■ Directions for this task:
Gather every line of the entries that includes the word "лёгкий".

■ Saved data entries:

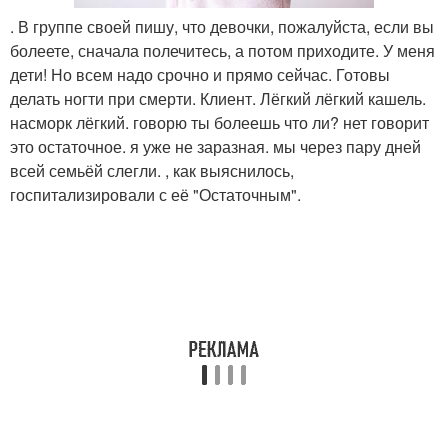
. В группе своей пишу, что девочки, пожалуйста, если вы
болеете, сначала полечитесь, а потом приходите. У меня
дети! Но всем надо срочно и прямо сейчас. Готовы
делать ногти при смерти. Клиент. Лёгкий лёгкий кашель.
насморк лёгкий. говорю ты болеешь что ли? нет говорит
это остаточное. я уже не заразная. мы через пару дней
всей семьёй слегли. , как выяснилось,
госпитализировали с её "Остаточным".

■ Result of this task:
делать ногти при смерти. Клиент. Лёгкий лёгкий кашель.
насморк лёгкий. говорю ты болеешь что ли? нет говорит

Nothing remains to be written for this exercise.